The issue is also applicable to the style of generated images. Anyone who has used generative AI to create images, or seen ones created by it, knows that they have a certain look: airbrushed, saturated colour, and mildly uncanny even when no obvious glitches are present. “What the models create has a very distinct look. And you need to fight against it, actually,” Jordi says. To his expert artist eye, “currently/yesterday lighting tends to be really, really bad and boring. You won’t see beautiful shadows or certain details like a painter would include.”
Jordi sees these generated images as “a race to mediocrity”; a strikingly similar sentiment to the one expressed by Lucky Generals chief creative director Damien Le Castrec, who said that “AI will take everyone to the same place faster.”
What’s more, AI is running out of data. Having scraped all the available images, it’s now training on its own output in a process called a ‘synthetic augmentation loop’ or ‘fully synthetic loop’. And that’s a problem because it can lead to model collapse, degrading the quality of the models’ output.

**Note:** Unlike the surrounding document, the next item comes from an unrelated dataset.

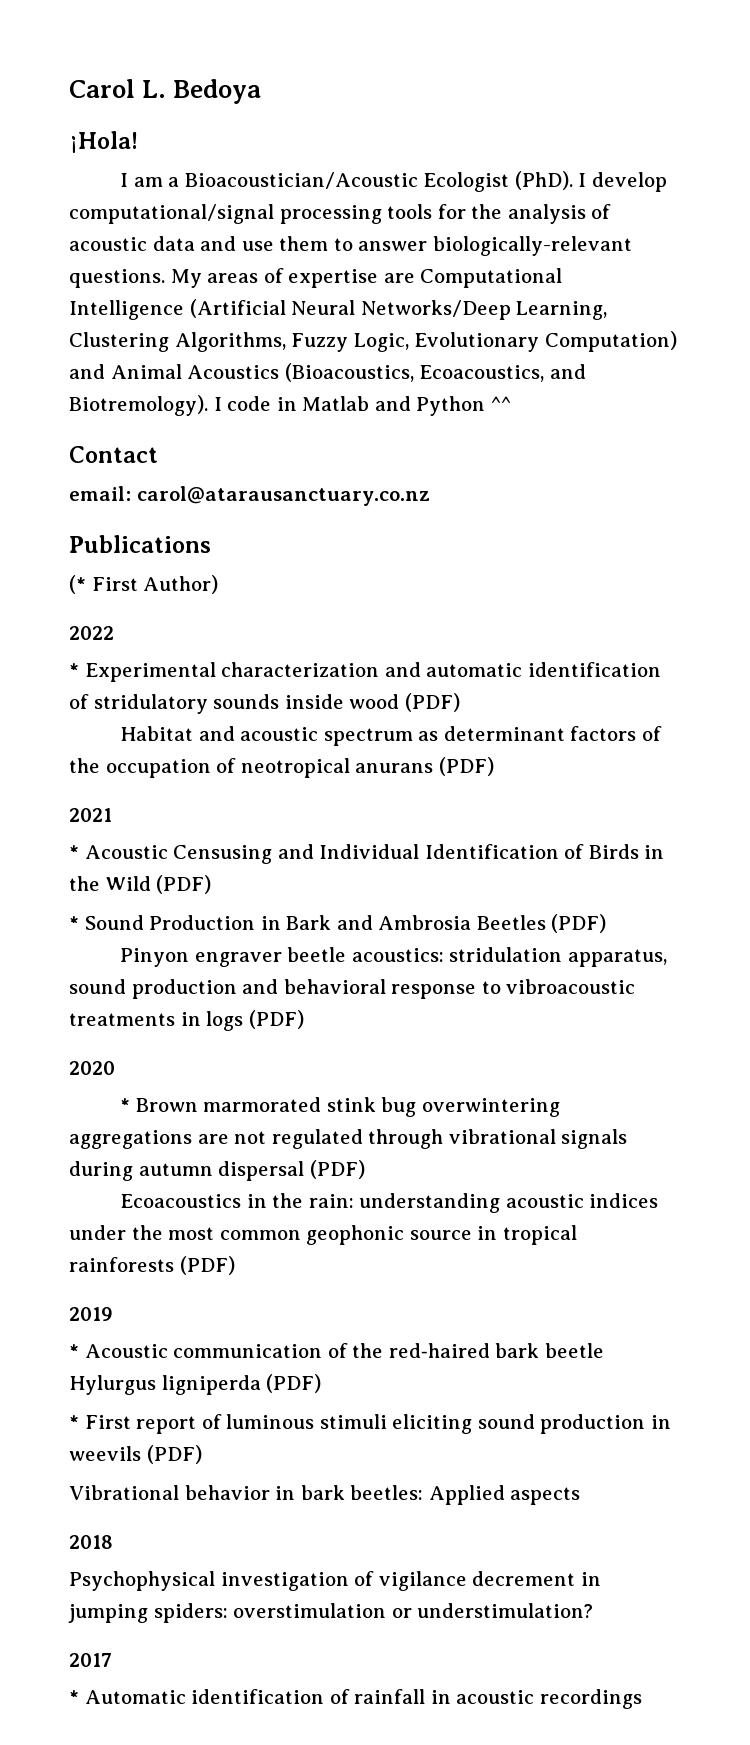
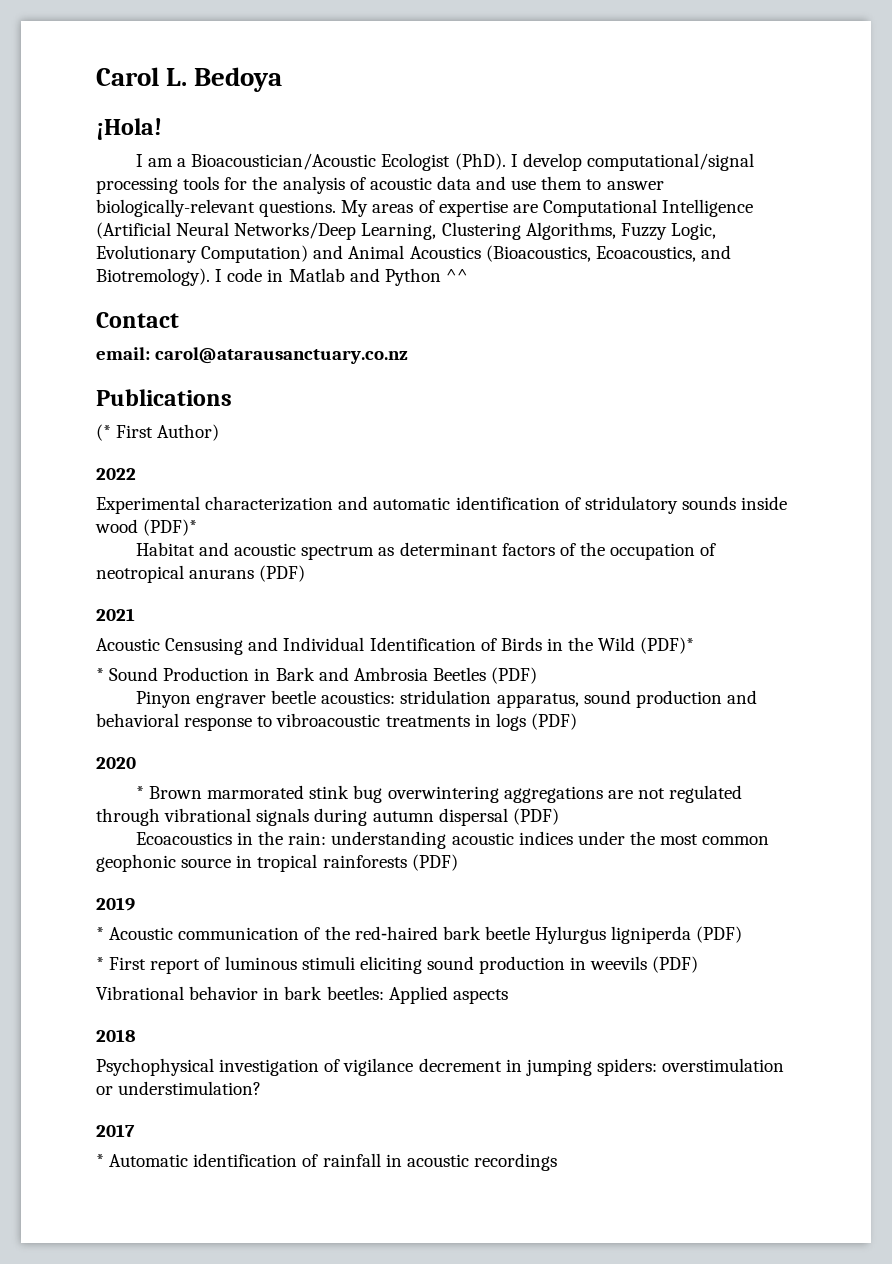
[69,663,79,677] * -> (136, 474) none
[404,693,460,712] (PDF) -> [143,519,198,536] (PDF)*
[69,845,79,859] * -> (135, 614) none
[156,875,212,894] (PDF) -> [640,637,695,654] (PDF)*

To put it plainly, if we think that an image generated by AI today – trained on original paintings and photography from the past – looks bad, just wait until it starts generating images based on what AI has made. “It will become an echo chamber,” adds Jordi.
“From a craft point of view, the people who are able to create interesting and unique images, real artists, are the ones who will be in demand because AI will never touch them,” Jordi says. Craft, skill, and artistry will be the differentiator in the visual marketplace as screens become flooded with monostylistic images, further desensitising our attention. “We will see a lot more noise, a lot more garbage everywhere, and I believe it will be very counterproductive. Audiences will become exhausted, like they have with Marvel movies,” he says.
What’s needed now, according to Jordi and Josh, is a renewed investment in craft and the artists who can utilise the tools at their disposal to deliver the desired outcome, to develop a certain aesthetic with its human imperfections as well, and to make audiences pay attention. For Josh, “it's about bringing [AI] tools into our current tool set, and then making unique images together. That’s how we can construct images that are much more directable and attention-worthy than gen-AI.”
Meanwhile, Jordi says that he “doesn’t feel threatened at all” by AI’s ‘artistic’ capability. Why? It’s like David Salle wrote, AI isn’t “an author of anything. It is essentially an amalgamator.”